**Task to complete**: Could you transcribe every record below exactly, leaving out the pictures?
#### Records provided
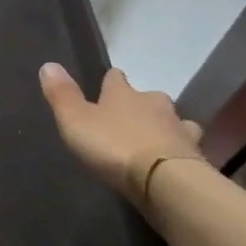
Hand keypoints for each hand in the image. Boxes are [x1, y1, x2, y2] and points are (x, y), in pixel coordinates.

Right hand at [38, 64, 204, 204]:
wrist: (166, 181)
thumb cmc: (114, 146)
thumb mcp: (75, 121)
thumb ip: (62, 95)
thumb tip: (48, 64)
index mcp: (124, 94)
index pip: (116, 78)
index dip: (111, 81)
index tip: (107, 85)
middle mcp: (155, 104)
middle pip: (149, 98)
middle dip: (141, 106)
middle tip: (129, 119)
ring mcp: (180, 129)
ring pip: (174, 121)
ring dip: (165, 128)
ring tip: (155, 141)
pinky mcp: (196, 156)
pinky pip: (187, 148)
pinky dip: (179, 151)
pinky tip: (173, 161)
########
**Response to this exercise**:
Hand keypoints for each hand in the image. Boxes are [x1, y1, x2, y2] and points are (x, y), in pixel coordinates.

Right hand at [38, 64, 204, 204]:
wrist: (166, 181)
thumb cmc: (114, 146)
thumb mcp: (75, 121)
thumb ip: (62, 95)
thumb tip: (48, 64)
index mcp: (124, 94)
index pip: (116, 78)
index dip: (111, 81)
index tip: (107, 85)
middle mcp: (155, 104)
middle pip: (149, 98)
middle dip: (141, 106)
middle tip: (129, 119)
ring mcp: (180, 129)
ring pip: (174, 121)
ring dip: (165, 128)
ring tip: (155, 141)
pinky mcp: (196, 156)
pinky pip: (187, 148)
pinky dip: (179, 151)
pinky tip: (173, 161)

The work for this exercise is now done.